§ **Prompt**
Leave out the pictures and restate the rest of the data exactly.

§ **Excerpted data**
◇ ◇ ◇ ◇

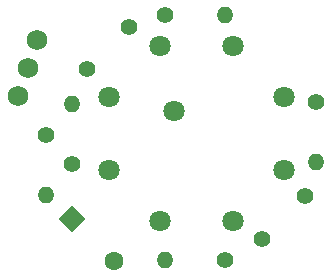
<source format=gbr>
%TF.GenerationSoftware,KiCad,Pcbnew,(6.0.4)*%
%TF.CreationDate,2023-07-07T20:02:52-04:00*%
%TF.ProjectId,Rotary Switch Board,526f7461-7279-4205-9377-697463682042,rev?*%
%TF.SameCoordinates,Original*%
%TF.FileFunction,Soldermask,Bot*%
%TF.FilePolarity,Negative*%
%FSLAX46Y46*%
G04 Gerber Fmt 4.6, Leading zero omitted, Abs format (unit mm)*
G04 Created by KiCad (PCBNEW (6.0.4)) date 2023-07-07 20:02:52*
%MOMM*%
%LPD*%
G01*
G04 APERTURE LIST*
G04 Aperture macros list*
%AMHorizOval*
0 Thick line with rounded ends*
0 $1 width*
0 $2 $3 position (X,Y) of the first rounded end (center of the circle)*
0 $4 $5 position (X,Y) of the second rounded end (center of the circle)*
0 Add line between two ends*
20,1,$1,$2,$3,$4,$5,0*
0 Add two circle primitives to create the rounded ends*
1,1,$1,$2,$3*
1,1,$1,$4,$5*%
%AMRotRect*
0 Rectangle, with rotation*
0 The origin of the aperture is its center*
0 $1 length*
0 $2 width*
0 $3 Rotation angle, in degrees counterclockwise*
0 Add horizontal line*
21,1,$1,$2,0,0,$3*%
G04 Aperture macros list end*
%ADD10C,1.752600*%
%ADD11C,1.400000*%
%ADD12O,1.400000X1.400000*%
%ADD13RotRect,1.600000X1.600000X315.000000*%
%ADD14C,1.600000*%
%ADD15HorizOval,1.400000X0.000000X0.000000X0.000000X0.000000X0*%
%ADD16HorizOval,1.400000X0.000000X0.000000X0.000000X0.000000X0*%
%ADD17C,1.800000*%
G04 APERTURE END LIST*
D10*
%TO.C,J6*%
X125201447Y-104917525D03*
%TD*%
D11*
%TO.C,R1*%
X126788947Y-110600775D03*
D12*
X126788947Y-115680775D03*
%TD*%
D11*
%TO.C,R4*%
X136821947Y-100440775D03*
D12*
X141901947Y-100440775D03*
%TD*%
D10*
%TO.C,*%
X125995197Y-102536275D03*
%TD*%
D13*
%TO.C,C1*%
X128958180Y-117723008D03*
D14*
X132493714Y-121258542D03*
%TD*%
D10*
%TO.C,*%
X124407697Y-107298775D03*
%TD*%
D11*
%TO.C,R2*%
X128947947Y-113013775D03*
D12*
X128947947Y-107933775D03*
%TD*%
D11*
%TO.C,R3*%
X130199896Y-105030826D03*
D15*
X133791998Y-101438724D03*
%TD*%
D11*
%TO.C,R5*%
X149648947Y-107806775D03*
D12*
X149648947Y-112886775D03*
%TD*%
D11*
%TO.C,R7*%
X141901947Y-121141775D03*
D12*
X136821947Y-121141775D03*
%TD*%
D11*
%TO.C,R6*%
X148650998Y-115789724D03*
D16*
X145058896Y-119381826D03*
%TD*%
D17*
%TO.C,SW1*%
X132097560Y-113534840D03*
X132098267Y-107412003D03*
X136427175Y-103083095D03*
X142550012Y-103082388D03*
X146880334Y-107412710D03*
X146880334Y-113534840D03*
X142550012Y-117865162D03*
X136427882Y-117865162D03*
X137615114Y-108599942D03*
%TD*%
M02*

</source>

◇ ◇ ◇ ◇

§ **Response to this exercise**
<source format=gbr>
%TF.GenerationSoftware,KiCad,Pcbnew,(6.0.4)*%
%TF.CreationDate,2023-07-07T20:02:52-04:00*%
%TF.ProjectId,Rotary Switch Board,526f7461-7279-4205-9377-697463682042,rev?*%
%TF.SameCoordinates,Original*%
%TF.FileFunction,Soldermask,Bot*%
%TF.FilePolarity,Negative*%
%FSLAX46Y46*%
G04 Gerber Fmt 4.6, Leading zero omitted, Abs format (unit mm)*
G04 Created by KiCad (PCBNEW (6.0.4)) date 2023-07-07 20:02:52*
%MOMM*%
%LPD*%
G01*
G04 APERTURE LIST*
G04 Aperture macros list*
%AMHorizOval*
0 Thick line with rounded ends*
0 $1 width*
0 $2 $3 position (X,Y) of the first rounded end (center of the circle)*
0 $4 $5 position (X,Y) of the second rounded end (center of the circle)*
0 Add line between two ends*
20,1,$1,$2,$3,$4,$5,0*
0 Add two circle primitives to create the rounded ends*
1,1,$1,$2,$3*
1,1,$1,$4,$5*%
%AMRotRect*
0 Rectangle, with rotation*
0 The origin of the aperture is its center*
0 $1 length*
0 $2 width*
0 $3 Rotation angle, in degrees counterclockwise*
0 Add horizontal line*
21,1,$1,$2,0,0,$3*%
G04 Aperture macros list end*
%ADD10C,1.752600*%
%ADD11C,1.400000*%
%ADD12O,1.400000X1.400000*%
%ADD13RotRect,1.600000X1.600000X315.000000*%
%ADD14C,1.600000*%
%ADD15HorizOval,1.400000X0.000000X0.000000X0.000000X0.000000X0*%
%ADD16HorizOval,1.400000X0.000000X0.000000X0.000000X0.000000X0*%
%ADD17C,1.800000*%
G04 APERTURE END LIST*
D10*
%TO.C,J6*%
X125201447Y-104917525D03*
%TD*%
D11*
%TO.C,R1*%
X126788947Y-110600775D03*
D12*
X126788947Y-115680775D03*
%TD*%
D11*
%TO.C,R4*%
X136821947Y-100440775D03*
D12*
X141901947Y-100440775D03*
%TD*%
D10*
%TO.C,*%
X125995197Y-102536275D03*
%TD*%
D13*
%TO.C,C1*%
X128958180Y-117723008D03*
D14*
X132493714Y-121258542D03*
%TD*%
D10*
%TO.C,*%
X124407697Y-107298775D03*
%TD*%
D11*
%TO.C,R2*%
X128947947Y-113013775D03*
D12*
X128947947Y-107933775D03*
%TD*%
D11*
%TO.C,R3*%
X130199896Y-105030826D03*
D15*
X133791998Y-101438724D03*
%TD*%
D11*
%TO.C,R5*%
X149648947Y-107806775D03*
D12*
X149648947Y-112886775D03*
%TD*%
D11*
%TO.C,R7*%
X141901947Y-121141775D03*
D12*
X136821947Y-121141775D03*
%TD*%
D11*
%TO.C,R6*%
X148650998Y-115789724D03*
D16*
X145058896Y-119381826D03*
%TD*%
D17*
%TO.C,SW1*%
X132097560Y-113534840D03*
X132098267Y-107412003D03*
X136427175Y-103083095D03*
X142550012Y-103082388D03*
X146880334Y-107412710D03*
X146880334Y-113534840D03*
X142550012Y-117865162D03*
X136427882Y-117865162D03*
X137615114Y-108599942D03*
%TD*%
M02*

</source>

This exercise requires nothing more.